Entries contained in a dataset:

▼▼▼

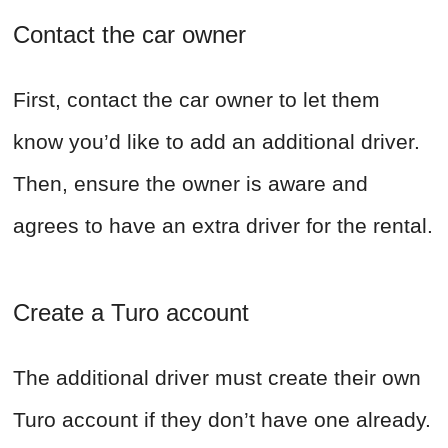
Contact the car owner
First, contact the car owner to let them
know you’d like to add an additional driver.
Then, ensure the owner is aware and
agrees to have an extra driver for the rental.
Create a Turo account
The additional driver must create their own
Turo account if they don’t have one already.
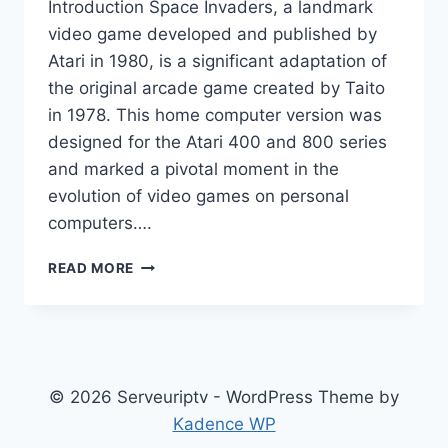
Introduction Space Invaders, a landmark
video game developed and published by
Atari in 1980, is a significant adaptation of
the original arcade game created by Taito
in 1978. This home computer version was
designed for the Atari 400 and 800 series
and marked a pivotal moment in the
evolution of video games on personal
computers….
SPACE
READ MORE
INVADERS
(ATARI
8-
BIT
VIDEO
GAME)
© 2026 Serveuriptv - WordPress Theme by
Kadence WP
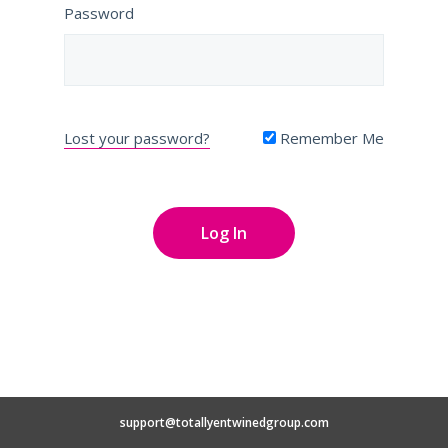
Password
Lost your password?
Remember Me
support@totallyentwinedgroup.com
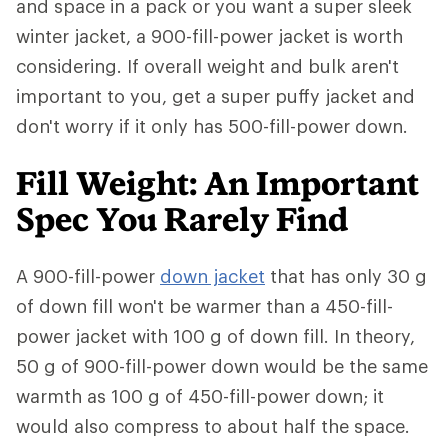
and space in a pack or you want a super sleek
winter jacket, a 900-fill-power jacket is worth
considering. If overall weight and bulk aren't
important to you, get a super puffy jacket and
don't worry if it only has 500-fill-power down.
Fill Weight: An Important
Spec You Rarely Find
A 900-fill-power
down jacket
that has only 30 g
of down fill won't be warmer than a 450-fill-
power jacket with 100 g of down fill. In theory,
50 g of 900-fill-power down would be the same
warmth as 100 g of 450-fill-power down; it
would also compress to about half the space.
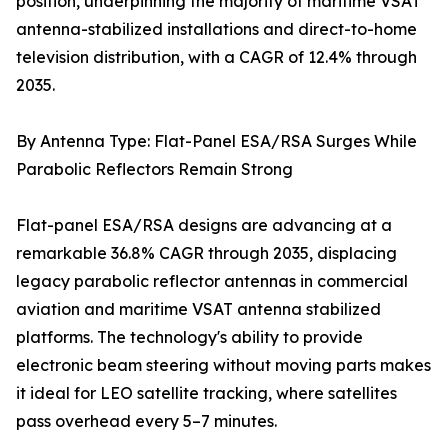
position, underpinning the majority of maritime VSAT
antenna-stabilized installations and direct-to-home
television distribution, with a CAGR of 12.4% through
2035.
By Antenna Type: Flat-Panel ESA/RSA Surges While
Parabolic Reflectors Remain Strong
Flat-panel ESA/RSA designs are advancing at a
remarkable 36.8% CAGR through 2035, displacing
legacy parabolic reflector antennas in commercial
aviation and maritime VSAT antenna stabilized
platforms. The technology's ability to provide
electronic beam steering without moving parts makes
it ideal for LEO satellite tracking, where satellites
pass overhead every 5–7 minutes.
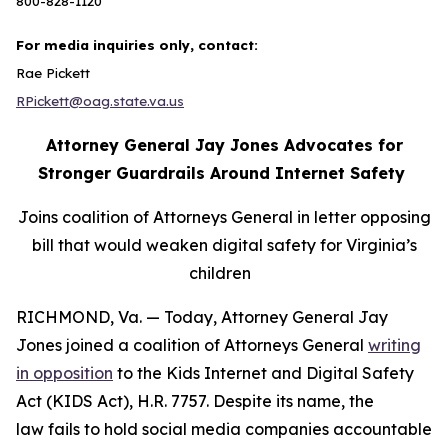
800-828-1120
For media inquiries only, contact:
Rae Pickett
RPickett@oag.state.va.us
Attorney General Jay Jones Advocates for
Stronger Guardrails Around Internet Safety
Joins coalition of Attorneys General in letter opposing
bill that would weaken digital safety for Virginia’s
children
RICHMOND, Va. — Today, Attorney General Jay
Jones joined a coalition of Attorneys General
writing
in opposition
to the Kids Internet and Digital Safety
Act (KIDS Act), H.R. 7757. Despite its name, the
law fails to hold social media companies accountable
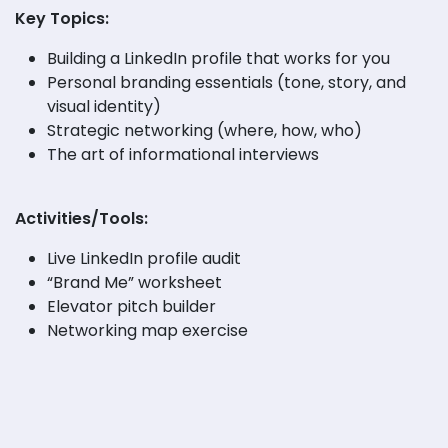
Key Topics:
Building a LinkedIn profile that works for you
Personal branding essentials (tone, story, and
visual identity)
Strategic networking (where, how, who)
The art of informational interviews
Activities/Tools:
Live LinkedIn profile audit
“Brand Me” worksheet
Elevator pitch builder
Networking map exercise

▲▲▲
▼▼▼

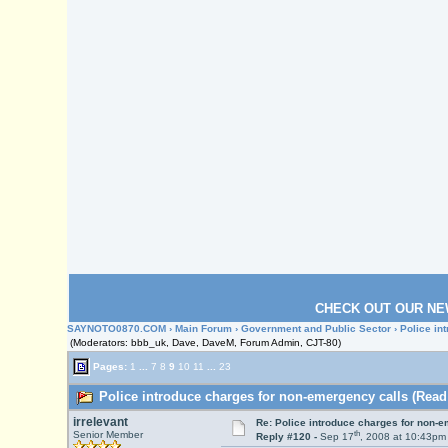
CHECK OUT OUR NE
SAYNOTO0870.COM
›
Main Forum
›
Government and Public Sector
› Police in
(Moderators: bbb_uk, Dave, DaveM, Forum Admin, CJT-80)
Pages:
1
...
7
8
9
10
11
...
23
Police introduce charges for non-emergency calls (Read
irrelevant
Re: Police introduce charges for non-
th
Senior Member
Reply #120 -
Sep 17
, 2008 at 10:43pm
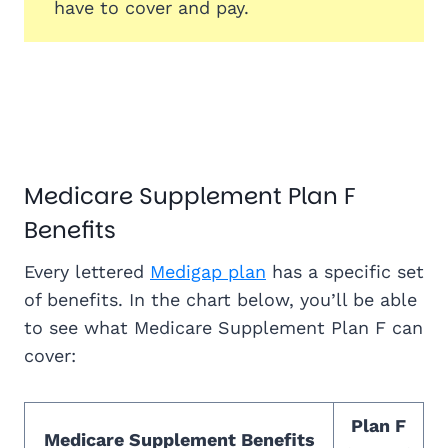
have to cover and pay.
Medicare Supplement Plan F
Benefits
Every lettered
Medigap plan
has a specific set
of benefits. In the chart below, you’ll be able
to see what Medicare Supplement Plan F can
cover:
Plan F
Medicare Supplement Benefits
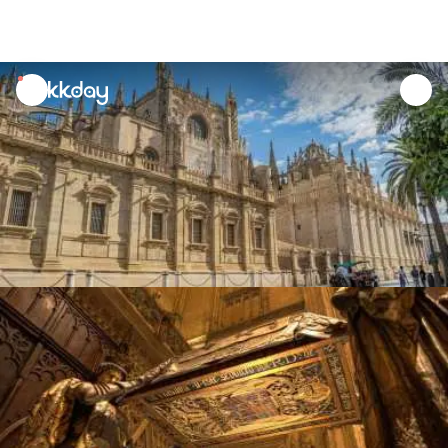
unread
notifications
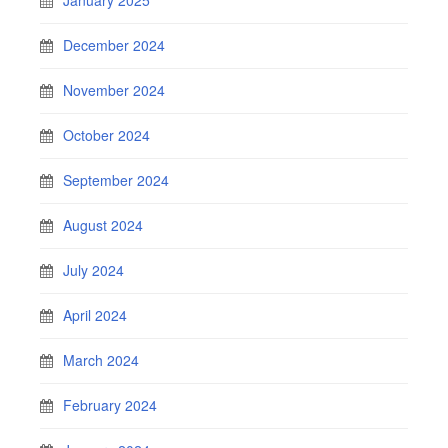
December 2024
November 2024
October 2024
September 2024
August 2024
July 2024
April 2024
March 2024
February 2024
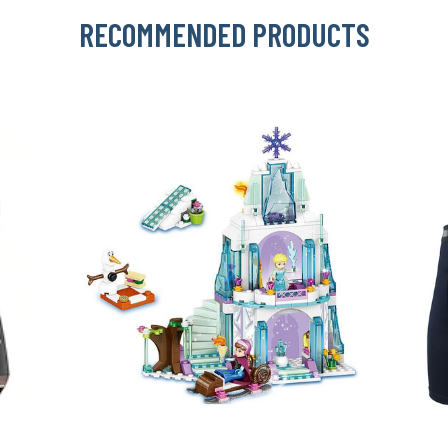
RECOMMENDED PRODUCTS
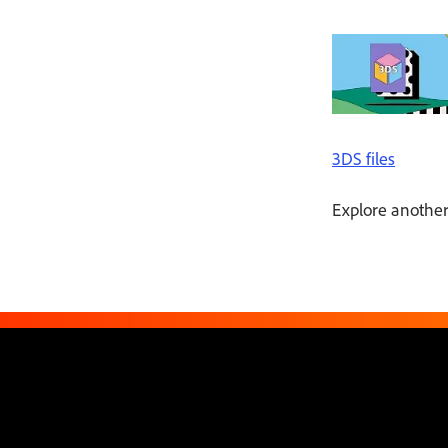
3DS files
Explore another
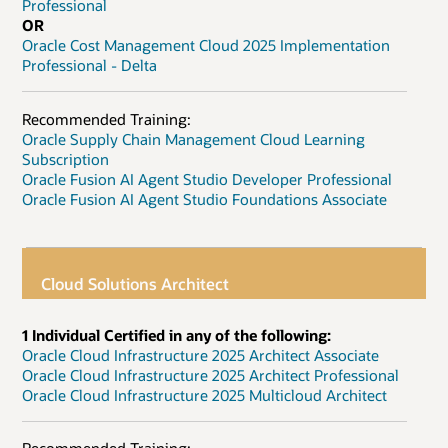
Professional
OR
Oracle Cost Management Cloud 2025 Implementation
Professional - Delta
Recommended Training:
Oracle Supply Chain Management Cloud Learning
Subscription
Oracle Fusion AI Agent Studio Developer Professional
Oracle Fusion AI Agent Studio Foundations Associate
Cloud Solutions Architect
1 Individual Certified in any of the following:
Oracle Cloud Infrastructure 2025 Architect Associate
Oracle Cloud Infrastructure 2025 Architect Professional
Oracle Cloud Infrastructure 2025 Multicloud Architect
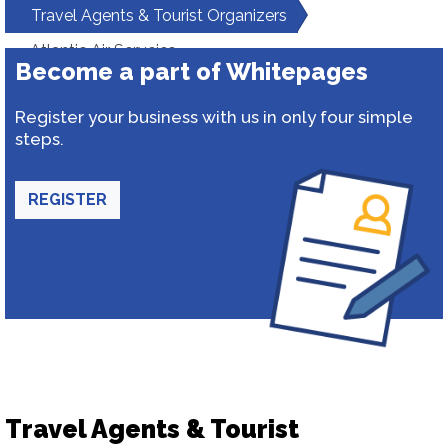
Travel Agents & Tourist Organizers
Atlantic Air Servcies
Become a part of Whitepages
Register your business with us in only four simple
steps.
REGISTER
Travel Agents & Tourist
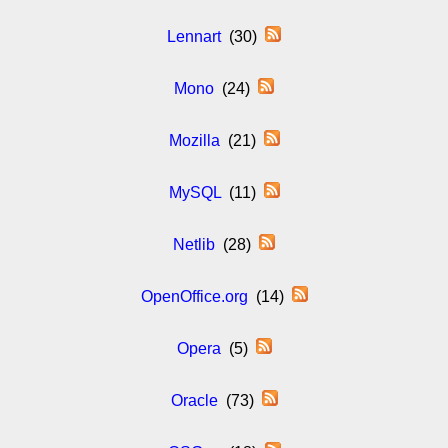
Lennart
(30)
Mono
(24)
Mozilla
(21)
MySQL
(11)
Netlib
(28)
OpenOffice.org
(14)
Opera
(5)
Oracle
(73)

▲▲▲

What needs to be done: Pull out every line in the entries above that contains the word "Turo", treating uppercase and lowercase as different.

Solution below:
Create a Turo account
Turo account if they don’t have one already.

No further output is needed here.